According to Fabe, the tobacco farmers in the North, including those belonging to Pakisama, are not threatened by the reduction of smoking and the drop in tobacco production.
Fabe said that many of the farmers have in fact shifted to other crops because over the years, the “earnings from tobacco cultivation have decreased.” He added that if there was an increase in the price of tobacco leaf, this was because of the export demand, not because of local consumption.
Jo-ann Latuja of Action for Economic Reforms, confirmed what Mr. Fabe said: “Close to 80 percent of tobacco production is geared towards the export market. Hence, the threat that the tobacco farmers will suffer is an exaggerated one.”

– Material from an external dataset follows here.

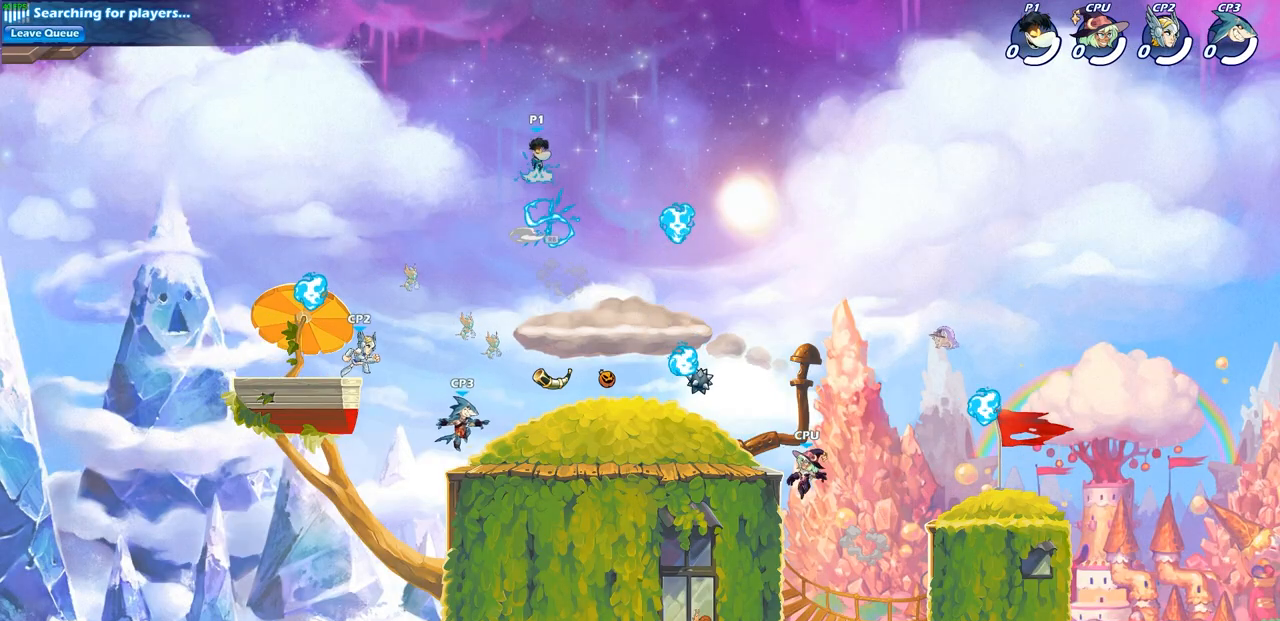
{"buttons": [], "left_stick": "down", "right_stick": "center", "events": [[100, "left_stick", "down-right"], [267, "left_stick", "down"]]}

Mr. Fabe was also happy that 15 percent of the additional revenues from the tobacco taxes will be directly allocated to the tobacco farmers. In the past, said Fabe, the tobacco farmers in the North did not benefit from the billions of earmarked funds. He said that he was optimistic that the transparency being promoted by Budget Secretary Butch Abad will result in the equitable and effective use of the earmarked funds for the alternative livelihood of farmers.
Mr. Fabe, who has been chairman of Pakisama for the last three years, also said that Pakisama will vote for the senators who will support the sin tax reform. “Our organization has a total membership of 65,000 farmers; about 2500 farmers and families of them are in the tobacco-growing provinces in the North.”
“Kukumbinsihin ko rin ang ibang grupong magsasaka na suportahan ang mga senador na sumasang-ayon sa sin tax. [I will convince other farmer organizations to support the senators who favor the sin tax.]” He said.
Quoting the Pakisama members in the North, he said, “The farmer organizations that oppose the sin tax are actually being exploited by politicians. It is the traditional politicians who have close connections with Philip Morris, not the tobacco farmers.”